Problem details
Each record below is to be output unchanged, and any picture is to be dropped.

● ● ● ● ● ● ●

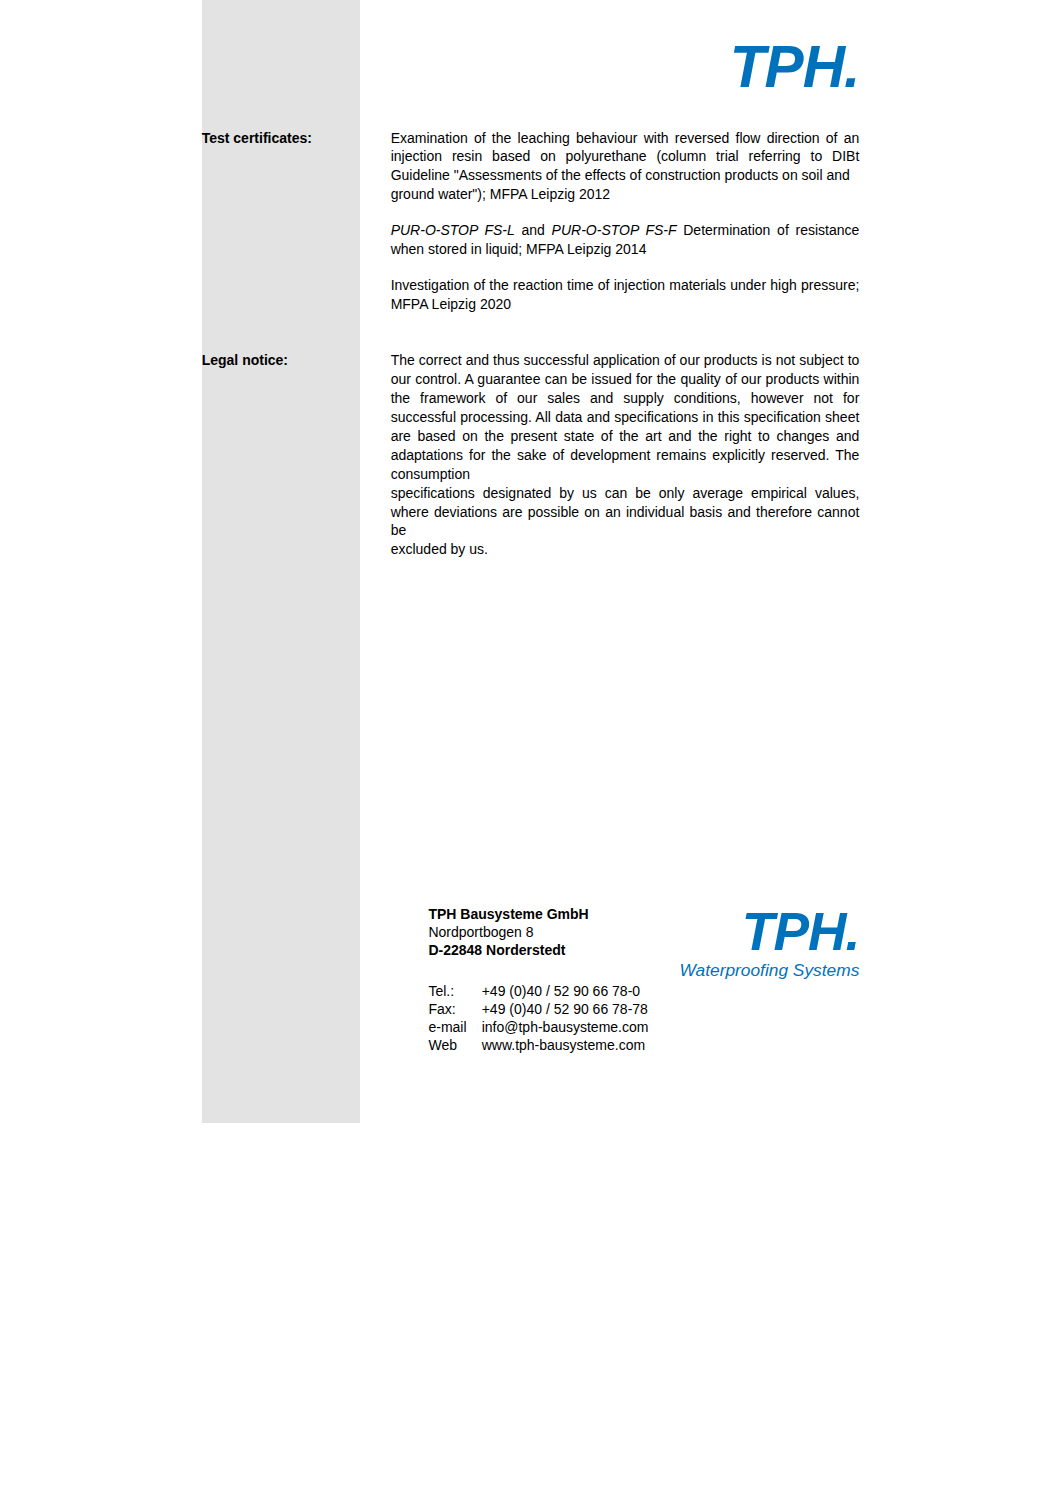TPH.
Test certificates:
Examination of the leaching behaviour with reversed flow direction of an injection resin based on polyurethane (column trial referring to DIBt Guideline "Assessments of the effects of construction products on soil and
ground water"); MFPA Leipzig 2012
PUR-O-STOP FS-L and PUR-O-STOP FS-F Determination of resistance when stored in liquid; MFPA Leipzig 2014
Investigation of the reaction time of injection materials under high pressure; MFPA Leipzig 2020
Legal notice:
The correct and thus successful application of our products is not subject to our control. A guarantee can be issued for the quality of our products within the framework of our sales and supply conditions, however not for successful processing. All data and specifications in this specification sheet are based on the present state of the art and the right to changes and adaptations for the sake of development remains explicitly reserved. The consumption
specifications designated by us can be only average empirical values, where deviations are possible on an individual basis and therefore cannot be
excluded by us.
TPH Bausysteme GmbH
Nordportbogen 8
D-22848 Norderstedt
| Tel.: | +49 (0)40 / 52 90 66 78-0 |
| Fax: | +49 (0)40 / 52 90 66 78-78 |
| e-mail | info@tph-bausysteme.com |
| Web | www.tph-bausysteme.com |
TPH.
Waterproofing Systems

● ● ● ● ● ● ●

Your solution
TPH.
Test certificates:
Examination of the leaching behaviour with reversed flow direction of an injection resin based on polyurethane (column trial referring to DIBt Guideline "Assessments of the effects of construction products on soil and
ground water"); MFPA Leipzig 2012
PUR-O-STOP FS-L and PUR-O-STOP FS-F Determination of resistance when stored in liquid; MFPA Leipzig 2014
Investigation of the reaction time of injection materials under high pressure; MFPA Leipzig 2020
Legal notice:
The correct and thus successful application of our products is not subject to our control. A guarantee can be issued for the quality of our products within the framework of our sales and supply conditions, however not for successful processing. All data and specifications in this specification sheet are based on the present state of the art and the right to changes and adaptations for the sake of development remains explicitly reserved. The consumption
specifications designated by us can be only average empirical values, where deviations are possible on an individual basis and therefore cannot be
excluded by us.
TPH Bausysteme GmbH
Nordportbogen 8
D-22848 Norderstedt
| Tel.: | +49 (0)40 / 52 90 66 78-0 |
| Fax: | +49 (0)40 / 52 90 66 78-78 |
| e-mail | info@tph-bausysteme.com |
| Web | www.tph-bausysteme.com |
TPH.
Waterproofing Systems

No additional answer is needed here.